[Source records]
────

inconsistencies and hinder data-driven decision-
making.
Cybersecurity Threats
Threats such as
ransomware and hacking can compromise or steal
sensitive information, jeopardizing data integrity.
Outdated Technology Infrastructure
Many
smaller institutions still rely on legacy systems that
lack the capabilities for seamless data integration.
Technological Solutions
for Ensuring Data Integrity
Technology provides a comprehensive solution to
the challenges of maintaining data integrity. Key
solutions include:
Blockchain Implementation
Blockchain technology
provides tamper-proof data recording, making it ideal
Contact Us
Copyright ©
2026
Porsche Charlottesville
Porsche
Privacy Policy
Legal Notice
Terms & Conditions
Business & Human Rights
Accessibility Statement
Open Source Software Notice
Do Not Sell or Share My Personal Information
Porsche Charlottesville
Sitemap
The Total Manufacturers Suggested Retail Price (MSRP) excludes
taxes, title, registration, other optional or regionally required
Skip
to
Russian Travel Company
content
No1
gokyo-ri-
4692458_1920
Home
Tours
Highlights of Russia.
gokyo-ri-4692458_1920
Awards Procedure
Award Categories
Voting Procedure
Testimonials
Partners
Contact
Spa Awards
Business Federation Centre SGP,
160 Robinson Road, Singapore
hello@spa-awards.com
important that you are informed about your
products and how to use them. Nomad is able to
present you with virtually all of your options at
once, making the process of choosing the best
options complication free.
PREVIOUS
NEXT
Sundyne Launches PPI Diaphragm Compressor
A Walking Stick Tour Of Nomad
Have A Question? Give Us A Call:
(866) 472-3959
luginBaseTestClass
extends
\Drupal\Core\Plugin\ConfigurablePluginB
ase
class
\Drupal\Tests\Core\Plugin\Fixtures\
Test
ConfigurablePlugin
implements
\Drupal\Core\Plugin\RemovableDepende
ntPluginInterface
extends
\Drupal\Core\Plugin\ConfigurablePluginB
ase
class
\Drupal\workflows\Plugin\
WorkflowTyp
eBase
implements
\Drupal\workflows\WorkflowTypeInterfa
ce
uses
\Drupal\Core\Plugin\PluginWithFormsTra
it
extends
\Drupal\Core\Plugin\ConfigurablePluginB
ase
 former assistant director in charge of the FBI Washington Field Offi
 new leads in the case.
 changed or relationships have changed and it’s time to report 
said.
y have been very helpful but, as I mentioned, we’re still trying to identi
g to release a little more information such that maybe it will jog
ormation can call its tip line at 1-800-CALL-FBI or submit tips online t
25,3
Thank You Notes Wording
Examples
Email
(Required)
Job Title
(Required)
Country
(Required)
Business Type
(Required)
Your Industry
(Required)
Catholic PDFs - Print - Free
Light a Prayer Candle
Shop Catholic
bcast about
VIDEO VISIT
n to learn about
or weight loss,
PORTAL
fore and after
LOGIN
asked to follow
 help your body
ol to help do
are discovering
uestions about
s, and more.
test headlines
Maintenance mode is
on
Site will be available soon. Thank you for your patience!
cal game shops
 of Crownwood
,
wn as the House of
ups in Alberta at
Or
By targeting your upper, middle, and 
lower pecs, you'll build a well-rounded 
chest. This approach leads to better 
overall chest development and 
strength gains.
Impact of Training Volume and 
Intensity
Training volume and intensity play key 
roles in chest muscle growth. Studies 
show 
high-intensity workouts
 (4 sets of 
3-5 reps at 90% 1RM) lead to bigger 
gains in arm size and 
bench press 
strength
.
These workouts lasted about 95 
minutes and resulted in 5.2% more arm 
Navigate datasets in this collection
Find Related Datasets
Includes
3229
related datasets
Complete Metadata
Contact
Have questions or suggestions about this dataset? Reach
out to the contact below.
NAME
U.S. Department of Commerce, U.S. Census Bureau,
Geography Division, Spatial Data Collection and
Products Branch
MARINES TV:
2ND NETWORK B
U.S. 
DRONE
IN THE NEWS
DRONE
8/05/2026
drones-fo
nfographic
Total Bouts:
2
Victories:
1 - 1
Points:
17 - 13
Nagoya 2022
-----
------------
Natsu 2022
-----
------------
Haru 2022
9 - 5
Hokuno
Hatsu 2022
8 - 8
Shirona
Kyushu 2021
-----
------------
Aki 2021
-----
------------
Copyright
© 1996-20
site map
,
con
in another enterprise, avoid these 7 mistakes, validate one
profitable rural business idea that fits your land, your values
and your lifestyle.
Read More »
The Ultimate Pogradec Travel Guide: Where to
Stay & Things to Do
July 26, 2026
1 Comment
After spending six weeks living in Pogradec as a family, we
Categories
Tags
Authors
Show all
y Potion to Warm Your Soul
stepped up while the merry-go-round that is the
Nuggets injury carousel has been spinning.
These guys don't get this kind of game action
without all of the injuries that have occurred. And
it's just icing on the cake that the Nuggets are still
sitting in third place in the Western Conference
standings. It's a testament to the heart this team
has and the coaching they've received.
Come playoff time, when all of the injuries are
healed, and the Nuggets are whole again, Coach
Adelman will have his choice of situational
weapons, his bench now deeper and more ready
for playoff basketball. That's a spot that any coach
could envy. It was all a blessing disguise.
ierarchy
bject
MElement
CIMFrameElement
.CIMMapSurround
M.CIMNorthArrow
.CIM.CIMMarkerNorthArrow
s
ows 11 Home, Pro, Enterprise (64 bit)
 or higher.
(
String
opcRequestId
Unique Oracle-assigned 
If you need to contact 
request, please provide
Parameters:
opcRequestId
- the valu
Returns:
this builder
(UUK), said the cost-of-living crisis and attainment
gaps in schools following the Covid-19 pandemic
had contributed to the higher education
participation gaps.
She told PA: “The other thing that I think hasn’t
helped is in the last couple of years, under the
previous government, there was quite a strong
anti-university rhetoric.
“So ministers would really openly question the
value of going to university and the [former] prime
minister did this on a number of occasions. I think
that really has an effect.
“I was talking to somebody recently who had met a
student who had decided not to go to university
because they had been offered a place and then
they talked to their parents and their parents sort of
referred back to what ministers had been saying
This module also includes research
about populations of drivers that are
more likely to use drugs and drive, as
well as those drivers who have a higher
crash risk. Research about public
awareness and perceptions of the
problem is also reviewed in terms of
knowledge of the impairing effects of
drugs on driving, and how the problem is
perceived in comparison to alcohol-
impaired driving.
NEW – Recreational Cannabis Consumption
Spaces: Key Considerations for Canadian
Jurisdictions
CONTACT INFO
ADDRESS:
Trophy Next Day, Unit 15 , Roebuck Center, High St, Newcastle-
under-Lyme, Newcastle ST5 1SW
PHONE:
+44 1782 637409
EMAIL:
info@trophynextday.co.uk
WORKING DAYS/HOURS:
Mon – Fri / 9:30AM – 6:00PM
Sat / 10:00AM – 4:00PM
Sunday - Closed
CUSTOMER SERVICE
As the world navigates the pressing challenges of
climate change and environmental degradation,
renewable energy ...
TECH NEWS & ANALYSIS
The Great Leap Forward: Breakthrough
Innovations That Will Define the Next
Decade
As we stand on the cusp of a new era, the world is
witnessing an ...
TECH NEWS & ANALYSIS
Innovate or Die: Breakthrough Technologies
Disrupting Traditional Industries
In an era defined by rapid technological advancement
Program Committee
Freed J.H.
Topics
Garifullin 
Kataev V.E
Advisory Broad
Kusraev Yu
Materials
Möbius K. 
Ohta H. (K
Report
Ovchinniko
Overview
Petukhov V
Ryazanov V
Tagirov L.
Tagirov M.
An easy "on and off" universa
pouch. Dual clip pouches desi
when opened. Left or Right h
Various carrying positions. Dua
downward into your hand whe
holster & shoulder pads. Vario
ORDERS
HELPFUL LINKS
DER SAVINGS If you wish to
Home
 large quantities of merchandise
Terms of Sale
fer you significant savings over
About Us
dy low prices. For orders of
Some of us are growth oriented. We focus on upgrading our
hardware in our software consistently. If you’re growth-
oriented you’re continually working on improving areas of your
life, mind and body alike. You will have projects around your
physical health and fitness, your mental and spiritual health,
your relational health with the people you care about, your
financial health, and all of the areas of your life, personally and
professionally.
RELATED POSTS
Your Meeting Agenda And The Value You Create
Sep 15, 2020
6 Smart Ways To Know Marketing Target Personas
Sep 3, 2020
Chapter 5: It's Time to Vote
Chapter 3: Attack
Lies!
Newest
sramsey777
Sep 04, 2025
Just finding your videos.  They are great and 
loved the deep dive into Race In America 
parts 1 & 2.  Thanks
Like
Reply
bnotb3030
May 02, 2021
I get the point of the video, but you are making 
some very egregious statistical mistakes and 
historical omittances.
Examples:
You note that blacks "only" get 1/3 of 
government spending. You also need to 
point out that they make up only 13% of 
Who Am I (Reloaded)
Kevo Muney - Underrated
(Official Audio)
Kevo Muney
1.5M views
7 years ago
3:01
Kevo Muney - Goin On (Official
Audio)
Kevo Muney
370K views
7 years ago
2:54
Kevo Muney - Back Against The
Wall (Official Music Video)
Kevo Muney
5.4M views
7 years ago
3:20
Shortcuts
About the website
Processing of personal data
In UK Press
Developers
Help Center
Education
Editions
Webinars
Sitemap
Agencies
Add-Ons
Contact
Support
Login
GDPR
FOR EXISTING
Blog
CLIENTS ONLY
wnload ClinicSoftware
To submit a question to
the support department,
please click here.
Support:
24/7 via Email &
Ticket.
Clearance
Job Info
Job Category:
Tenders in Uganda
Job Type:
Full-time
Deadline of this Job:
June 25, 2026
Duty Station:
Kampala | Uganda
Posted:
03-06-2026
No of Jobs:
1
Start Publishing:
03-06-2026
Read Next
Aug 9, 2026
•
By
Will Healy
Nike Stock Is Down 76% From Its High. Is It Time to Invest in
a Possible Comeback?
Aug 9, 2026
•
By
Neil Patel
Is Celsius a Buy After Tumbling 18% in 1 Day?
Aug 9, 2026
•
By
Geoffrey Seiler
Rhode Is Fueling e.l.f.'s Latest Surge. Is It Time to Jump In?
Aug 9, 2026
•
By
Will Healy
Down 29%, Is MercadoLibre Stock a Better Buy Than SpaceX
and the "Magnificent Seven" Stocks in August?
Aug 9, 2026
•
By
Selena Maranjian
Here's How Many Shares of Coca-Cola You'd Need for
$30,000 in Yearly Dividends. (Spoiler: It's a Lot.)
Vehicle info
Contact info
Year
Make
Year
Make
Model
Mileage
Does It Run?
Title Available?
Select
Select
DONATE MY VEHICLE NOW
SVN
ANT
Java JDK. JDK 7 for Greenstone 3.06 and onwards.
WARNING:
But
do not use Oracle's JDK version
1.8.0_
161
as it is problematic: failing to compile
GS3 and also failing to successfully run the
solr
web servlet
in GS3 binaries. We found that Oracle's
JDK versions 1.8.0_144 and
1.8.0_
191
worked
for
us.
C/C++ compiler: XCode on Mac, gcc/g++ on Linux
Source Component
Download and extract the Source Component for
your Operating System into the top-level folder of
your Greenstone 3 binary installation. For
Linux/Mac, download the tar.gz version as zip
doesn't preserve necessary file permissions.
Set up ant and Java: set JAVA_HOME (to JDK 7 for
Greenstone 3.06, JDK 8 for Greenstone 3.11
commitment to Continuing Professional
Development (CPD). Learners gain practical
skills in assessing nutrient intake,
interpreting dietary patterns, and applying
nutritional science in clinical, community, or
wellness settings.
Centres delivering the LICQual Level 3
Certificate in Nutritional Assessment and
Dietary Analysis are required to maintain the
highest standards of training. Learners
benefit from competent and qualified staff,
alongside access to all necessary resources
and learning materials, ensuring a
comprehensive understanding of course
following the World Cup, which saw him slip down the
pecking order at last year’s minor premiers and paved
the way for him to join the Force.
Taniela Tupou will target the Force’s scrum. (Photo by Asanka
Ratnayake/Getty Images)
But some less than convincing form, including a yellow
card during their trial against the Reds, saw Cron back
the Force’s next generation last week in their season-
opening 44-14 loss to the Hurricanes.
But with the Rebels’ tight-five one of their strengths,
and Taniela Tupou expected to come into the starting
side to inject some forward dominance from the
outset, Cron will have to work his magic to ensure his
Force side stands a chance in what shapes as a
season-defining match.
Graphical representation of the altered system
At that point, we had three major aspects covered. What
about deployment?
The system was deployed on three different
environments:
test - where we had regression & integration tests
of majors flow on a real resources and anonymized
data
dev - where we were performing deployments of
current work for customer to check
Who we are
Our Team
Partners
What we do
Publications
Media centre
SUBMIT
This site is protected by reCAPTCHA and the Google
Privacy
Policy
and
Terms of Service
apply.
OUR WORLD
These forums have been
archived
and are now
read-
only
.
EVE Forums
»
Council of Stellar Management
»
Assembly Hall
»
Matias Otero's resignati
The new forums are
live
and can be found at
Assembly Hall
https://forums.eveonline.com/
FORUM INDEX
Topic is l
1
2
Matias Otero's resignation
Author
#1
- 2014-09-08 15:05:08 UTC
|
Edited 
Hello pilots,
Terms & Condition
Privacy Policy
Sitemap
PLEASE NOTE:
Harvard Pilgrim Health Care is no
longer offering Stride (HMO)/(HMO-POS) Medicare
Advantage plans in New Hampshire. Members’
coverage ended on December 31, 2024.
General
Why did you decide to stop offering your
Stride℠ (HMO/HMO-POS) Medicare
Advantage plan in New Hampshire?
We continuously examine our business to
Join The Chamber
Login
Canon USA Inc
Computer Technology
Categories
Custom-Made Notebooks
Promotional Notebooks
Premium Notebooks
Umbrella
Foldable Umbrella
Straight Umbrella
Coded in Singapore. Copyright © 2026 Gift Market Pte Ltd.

────

• WHAT THE TASK REQUIRES:
In the entries above, find each line with "Matias" and copy it.

• TASK RESPONSE:
Matias Otero's resignati
Matias Otero's resignation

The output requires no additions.